Less than a year after the former president made his proclamation, more than 500,000 Americans had died.
Although in the months that followed, the U.S. would record another 100,000 deaths, COVID-19 declined to record low levels, leaving many Americans feeling optimistic that a return to normalcy was around the corner.
“The bottom line is: the virus is on the run, and America’s coming back,” President Joe Biden said during a speech following the Fourth of July in 2021.
However, the delta variant, and subsequently the omicron variant, would prove otherwise, ultimately resulting in the loss of 300,000 more Americans since last summer.
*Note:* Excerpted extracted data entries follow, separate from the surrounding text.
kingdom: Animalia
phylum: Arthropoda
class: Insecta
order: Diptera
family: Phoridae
Tens of millions of eligible Americans still unvaccinated
As the omicron surge continues to wane, many Americans are eager for a return to normalcy. Though the U.S. is still reporting an average of 415,000 new COVID-19 cases every day, the highest of any viral wave, the average has declined by nearly half from the wave’s peak in mid-January, when the country was reporting more than 800,000 cases each day.
However, many health officials urge caution, reigniting the nation’s recurring debate on when it is safe for cities and towns to lift COVID-19 restrictions and mitigation efforts.
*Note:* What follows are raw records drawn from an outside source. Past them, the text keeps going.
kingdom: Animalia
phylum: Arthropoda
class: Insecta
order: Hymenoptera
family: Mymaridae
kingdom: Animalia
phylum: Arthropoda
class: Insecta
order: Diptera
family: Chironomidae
“While so much of the country has decided that the pandemic is over, continued high transmission of the virus in most communities suggests the virus is not over with us. Despite all the innovations in vaccines, treatments and testing, we have still yet to get a handle on reducing severe outcomes from infection,” Brownstein said.
CDC Director Dr. Rochelle Walensky offered a similar message on Wednesday, telling reporters during a COVID-19 briefing that although it is good news that new cases are falling, hospitalization levels are still quite high, leaving many health care facilities overwhelmed.
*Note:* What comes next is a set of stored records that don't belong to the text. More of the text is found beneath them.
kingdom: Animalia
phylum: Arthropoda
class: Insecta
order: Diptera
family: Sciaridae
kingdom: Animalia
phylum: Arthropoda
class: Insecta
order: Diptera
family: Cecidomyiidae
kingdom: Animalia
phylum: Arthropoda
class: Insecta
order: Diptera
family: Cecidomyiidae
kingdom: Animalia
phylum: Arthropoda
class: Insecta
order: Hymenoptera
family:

“We really do have to look at our hospitalization rates, and our death rates, to look to when it’s time to lift some of these mitigation efforts. We will continue to reevaluate, and we know people are anxious,” she said.
Nationwide, more than 120,000 COVID-19-positive Americans are still hospitalized. Though down from the peak of more than 160,000 patients hospitalized at one time in January, front-line workers say the pressure on the health care system is still immense.
“Every day is just filled with nonstop suffering. We feel like failures. I recently overheard a co-worker saying if this young girl doesn’t make it, I don’t think I can keep doing this job. And I think that’s just the atmosphere that we work in every single day. We’re all just one patient away from an emotional breakdown,” said Kelli Hale, a nurse at Mercy Hospital in Oklahoma City.
According to health care workers, the majority of those who are becoming severely ill are the unvaccinated.
Nationwide, just under 62 million eligible Americans remain completely unvaccinated, and 84 million Americans — about half of those eligible — remain without a booster shot, according to federal data.
“It is tragic that, almost a year since vaccines have become widely available to the public, we continue to see thousands die each day of what is now a vaccine-preventable disease. I am devastated for the families of the people who died,” Helen Chu, an infectious disease specialist at the University of Washington in Seattle, told ABC News.
In November, unvaccinated adults had a four times greater risk of testing positive for COVID-19, and a 15 times greater risk of dying from COVID-19, compared to vaccinated individuals, according to federal data pulled from 28 states and jurisdictions.
Additionally, unvaccinated adults had a 13 times greater risk of testing positive for COVID-19 and a 68 times greater risk of dying from it, as compared to fully vaccinated individuals with a booster.
Experts stress that the need for more Americans to get vaccinated remains urgent, particularly given the poignant reminder of thousands still dying every day.
“Of course we should consider off-ramps of public health interventions but we should continue to let the data drive decisions,” Brownstein said. “At over 2,300 deaths a day, we are still nowhere close to managing this virus.”